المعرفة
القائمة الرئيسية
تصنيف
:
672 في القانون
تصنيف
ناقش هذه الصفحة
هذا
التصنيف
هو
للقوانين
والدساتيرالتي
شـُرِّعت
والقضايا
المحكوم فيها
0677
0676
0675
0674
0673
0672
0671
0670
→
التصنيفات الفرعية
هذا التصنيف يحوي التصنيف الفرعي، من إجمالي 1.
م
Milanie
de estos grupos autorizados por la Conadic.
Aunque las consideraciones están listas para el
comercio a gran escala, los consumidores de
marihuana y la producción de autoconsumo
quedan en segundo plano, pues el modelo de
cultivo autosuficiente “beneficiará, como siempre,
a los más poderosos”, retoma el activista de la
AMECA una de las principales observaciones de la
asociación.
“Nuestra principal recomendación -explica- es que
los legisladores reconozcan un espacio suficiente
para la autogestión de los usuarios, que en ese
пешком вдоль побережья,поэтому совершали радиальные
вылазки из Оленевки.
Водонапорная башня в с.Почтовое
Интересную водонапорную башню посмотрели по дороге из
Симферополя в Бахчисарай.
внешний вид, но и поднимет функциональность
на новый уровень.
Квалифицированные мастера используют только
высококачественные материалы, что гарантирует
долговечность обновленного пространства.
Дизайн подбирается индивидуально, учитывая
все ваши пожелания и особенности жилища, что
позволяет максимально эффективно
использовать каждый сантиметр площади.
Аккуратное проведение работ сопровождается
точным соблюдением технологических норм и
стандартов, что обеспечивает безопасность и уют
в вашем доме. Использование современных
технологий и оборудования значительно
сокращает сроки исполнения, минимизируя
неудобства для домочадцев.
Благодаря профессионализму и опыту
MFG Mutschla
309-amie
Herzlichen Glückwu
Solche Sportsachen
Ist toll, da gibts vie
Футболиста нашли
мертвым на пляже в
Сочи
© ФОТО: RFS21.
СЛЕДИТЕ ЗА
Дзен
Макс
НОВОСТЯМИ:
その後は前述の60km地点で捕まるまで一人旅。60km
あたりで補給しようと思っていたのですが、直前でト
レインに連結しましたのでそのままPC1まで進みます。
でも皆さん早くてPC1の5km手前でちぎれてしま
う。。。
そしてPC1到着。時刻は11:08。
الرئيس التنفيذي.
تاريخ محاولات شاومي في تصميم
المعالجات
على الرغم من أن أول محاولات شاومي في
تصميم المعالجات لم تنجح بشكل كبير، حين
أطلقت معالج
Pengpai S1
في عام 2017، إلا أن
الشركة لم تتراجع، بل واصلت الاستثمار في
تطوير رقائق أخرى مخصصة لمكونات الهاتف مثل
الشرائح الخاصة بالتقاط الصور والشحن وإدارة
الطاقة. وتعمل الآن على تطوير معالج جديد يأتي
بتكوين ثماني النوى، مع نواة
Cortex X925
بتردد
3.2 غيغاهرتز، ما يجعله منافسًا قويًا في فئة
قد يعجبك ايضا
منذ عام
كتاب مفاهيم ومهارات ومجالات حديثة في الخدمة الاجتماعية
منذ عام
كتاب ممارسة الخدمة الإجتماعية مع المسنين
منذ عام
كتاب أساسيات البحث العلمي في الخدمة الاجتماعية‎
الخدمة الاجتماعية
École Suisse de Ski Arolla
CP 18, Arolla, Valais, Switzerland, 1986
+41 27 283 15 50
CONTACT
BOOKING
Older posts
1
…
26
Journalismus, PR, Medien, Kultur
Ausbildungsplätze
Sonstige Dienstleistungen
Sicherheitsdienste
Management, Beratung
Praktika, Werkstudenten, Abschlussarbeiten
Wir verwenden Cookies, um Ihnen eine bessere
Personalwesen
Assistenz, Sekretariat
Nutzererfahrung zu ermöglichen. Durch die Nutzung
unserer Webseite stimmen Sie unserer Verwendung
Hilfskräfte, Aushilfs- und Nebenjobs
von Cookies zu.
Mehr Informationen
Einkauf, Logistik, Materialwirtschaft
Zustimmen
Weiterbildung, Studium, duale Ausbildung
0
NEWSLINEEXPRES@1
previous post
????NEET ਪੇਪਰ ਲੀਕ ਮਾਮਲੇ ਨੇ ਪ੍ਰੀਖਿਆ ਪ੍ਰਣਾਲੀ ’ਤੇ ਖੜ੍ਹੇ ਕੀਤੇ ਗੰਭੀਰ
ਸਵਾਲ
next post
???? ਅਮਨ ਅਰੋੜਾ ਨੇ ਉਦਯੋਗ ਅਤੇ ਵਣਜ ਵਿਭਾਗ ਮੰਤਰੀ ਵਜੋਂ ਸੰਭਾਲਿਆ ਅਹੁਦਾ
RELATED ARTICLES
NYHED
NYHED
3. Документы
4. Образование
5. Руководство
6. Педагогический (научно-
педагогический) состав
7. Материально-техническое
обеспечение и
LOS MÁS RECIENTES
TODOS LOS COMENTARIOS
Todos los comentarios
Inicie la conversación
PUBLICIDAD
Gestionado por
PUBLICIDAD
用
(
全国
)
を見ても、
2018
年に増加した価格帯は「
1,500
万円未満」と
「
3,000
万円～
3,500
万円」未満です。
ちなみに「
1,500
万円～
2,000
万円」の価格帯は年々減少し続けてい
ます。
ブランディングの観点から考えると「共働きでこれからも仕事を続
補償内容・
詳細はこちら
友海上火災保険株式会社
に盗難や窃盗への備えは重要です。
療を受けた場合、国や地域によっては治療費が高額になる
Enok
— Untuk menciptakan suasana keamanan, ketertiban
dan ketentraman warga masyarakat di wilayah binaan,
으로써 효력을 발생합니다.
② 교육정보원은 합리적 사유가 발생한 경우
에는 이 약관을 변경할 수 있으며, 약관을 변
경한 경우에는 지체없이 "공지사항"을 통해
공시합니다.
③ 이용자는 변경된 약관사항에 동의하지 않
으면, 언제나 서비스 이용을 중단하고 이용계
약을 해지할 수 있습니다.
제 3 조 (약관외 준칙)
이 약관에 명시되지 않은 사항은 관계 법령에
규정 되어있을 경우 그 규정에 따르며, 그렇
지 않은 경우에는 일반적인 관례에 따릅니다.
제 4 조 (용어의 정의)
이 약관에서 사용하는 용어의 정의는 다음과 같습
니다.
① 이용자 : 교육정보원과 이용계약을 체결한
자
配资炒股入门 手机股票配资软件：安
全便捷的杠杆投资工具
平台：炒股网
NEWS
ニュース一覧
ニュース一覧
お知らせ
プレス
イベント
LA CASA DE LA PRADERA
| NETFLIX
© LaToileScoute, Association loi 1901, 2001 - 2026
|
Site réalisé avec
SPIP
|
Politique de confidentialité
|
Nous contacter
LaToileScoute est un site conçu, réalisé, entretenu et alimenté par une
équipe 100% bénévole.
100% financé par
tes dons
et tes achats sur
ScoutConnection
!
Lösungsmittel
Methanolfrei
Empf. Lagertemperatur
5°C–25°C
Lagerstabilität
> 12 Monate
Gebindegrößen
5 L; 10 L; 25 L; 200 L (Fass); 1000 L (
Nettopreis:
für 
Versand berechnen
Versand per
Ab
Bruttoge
○ ○ ○
### Description of the task
Your task is to quote the lines above, beginning with the first and ending with the one that holds "レインに連結しましたのでそのままPC1まで進みます。".

### Task answer
المعرفة
القائمة الرئيسية
تصنيف
:
672 في القانون
تصنيف
ناقش هذه الصفحة
هذا
التصنيف
هو
للقوانين
والدساتيرالتي
شـُرِّعت
والقضايا
المحكوم فيها
0677
0676
0675
0674
0673
0672
0671
0670
→
التصنيفات الفرعية
هذا التصنيف يحوي التصنيف الفرعي، من إجمالي 1.
م
Milanie
de estos grupos autorizados por la Conadic.
Aunque las consideraciones están listas para el
comercio a gran escala, los consumidores de
marihuana y la producción de autoconsumo
quedan en segundo plano, pues el modelo de
cultivo autosuficiente “beneficiará, como siempre,
a los más poderosos”, retoma el activista de la
AMECA una de las principales observaciones de la
asociación.
“Nuestra principal recomendación -explica- es que
los legisladores reconozcan un espacio suficiente
para la autogestión de los usuarios, que en ese
пешком вдоль побережья,поэтому совершали радиальные
вылазки из Оленевки.
Водонапорная башня в с.Почтовое
Интересную водонапорную башню посмотрели по дороге из
Симферополя в Бахчисарай.
внешний вид, но и поднимет функциональность
на новый уровень.
Квалифицированные мастера используют только
высококачественные материалы, что гарантирует
долговечность обновленного пространства.
Дизайн подбирается индивидуально, учитывая
все ваши пожелания и особенности жилища, что
позволяет максимально эффективно
использовать каждый сантиметр площади.
Аккуратное проведение работ сопровождается
точным соблюдением технологических норм и
стандартов, что обеспечивает безопасность и уют
в вашем доме. Использование современных
технологий и оборудования значительно
сокращает сроки исполнения, минимизируя
неудобства для домочадцев.
Благодаря профессионализму и опыту
MFG Mutschla
309-amie
Herzlichen Glückwu
Solche Sportsachen
Ist toll, da gibts vie
Футболиста нашли
мертвым на пляже в
Сочи
© ФОТО: RFS21.
СЛЕДИТЕ ЗА
Дзен
Макс
НОВОСТЯМИ:
その後は前述の60km地点で捕まるまで一人旅。60km
あたりで補給しようと思っていたのですが、直前でト
レインに連結しましたのでそのままPC1まで進みます。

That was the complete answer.